Dokter, apoteker, perawat, dan tenaga kesehatan lainnya merupakan profesi-profesi yang bersifat altruisme yaitu mengutamakan pertolongan kepada orang lain. Sifat altruisme sejalan dengan konsep ikhlas dalam Islam dan relevan dengan penanganan korban-korban bencana alam. Bila semangat menolong itu diterapkan kepada kaum muslimin yang sedang kesulitan, maka kaum muslimin yang ditolong itu memiliki kelebihan khusus sehingga manfaat pertolongannya bisa mengalir kembali kepada orang yang menolong.
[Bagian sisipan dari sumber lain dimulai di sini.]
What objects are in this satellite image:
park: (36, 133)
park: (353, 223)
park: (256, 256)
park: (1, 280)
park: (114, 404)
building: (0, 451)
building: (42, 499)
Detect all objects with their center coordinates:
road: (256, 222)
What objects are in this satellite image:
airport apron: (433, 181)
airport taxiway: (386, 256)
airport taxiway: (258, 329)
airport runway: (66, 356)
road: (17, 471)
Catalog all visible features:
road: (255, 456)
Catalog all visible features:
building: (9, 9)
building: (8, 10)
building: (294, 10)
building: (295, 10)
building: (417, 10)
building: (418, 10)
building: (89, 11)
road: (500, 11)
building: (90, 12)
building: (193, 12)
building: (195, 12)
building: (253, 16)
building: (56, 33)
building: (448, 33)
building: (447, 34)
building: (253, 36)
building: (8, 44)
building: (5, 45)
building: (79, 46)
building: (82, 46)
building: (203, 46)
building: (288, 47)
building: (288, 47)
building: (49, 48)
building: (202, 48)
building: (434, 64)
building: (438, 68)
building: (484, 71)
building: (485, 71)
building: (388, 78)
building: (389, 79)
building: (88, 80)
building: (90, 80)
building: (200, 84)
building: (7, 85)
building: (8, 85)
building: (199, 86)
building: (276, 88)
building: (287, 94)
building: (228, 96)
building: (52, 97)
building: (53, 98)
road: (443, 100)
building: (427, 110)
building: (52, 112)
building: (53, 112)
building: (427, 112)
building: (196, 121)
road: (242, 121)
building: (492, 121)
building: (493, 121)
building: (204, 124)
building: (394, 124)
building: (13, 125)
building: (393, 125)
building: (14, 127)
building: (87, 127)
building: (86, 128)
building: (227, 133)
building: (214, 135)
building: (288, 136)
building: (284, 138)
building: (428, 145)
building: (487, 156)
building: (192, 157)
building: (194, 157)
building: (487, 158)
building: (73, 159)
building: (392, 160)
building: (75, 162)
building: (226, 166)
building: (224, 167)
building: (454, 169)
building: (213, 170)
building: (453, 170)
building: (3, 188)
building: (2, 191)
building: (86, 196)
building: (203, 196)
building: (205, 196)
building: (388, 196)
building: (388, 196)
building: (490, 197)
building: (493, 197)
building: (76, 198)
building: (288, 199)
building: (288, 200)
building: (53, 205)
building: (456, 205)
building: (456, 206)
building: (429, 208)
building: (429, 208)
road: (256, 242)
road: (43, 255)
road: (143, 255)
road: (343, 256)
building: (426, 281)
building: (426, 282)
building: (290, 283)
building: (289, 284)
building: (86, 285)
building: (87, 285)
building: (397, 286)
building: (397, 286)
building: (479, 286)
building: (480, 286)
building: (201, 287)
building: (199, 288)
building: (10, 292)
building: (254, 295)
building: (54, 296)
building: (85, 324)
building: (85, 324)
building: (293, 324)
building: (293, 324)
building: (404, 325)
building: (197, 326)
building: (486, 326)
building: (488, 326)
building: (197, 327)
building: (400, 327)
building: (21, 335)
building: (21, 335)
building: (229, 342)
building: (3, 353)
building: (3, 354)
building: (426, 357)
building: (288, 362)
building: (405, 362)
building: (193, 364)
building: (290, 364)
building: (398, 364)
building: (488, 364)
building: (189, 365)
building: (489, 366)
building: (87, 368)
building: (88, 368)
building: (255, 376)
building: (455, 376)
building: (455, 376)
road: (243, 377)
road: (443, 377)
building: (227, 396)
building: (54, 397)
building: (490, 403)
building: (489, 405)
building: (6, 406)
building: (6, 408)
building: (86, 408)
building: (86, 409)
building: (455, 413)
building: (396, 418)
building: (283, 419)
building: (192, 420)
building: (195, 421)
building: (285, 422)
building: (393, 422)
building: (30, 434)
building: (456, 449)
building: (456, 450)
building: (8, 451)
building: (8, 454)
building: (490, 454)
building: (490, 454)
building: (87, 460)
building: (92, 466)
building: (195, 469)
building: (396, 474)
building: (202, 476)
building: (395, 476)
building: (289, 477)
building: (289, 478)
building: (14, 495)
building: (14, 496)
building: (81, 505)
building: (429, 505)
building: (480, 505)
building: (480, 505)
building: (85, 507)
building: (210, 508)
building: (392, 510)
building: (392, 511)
Dalam sebuah hadits, Rasulullah menyatakan bahwa orang Islam yang menjadi korban bencana adalah kaum istimewa yang diberi ampunan.
عَنْ أَبِي هُرَيْرَةَ رَضِيَ اللَّهُ عَنْهُ عَنْ النَّبِيِّ صَلَّى اللَّهُ عَلَيْهِ وَسَلَّمَ قَالَ: مَا يُصِيبُ الْمُسْلِمَ مِنْ نَصَبٍ وَلَا وَصَبٍ وَلَا هَمٍّ وَلَا حُزْنٍ وَلَا أَذًى وَلَا غَمٍّ حَتَّى الشَّوْكَةِ يُشَاكُهَا إِلَّا كَفَّرَ اللَّهُ بِهَا مِنْ خَطَايَاه
Artinya: “Dari Abu Hurairah radliyallahu ‘anhu dari Nabi shallallahu ‘alaihi wasallam bersabda: Tidaklah seorang muslim itu ditimpa musibah baik berupa rasa lelah, rasa sakit, rasa khawatir, rasa sedih, gangguan atau rasa gelisah sampaipun duri yang melukainya melainkan dengannya Allah akan mengampuni dosa-dosanya.” (HR Bukhari dan Muslim)
Apabila orang Islam yang mengalami musibah seperti bencana alam dan kesulitan diberi pertolongan oleh para relawan, maka mereka akan mendoakan orang-orang yang menolongnya. Tenaga kesehatan yang menjadi relawan saat bencana dan mendapatkan doa-doa dari para korban tentunya akan berbalik mendapatkan manfaat yang luar biasa.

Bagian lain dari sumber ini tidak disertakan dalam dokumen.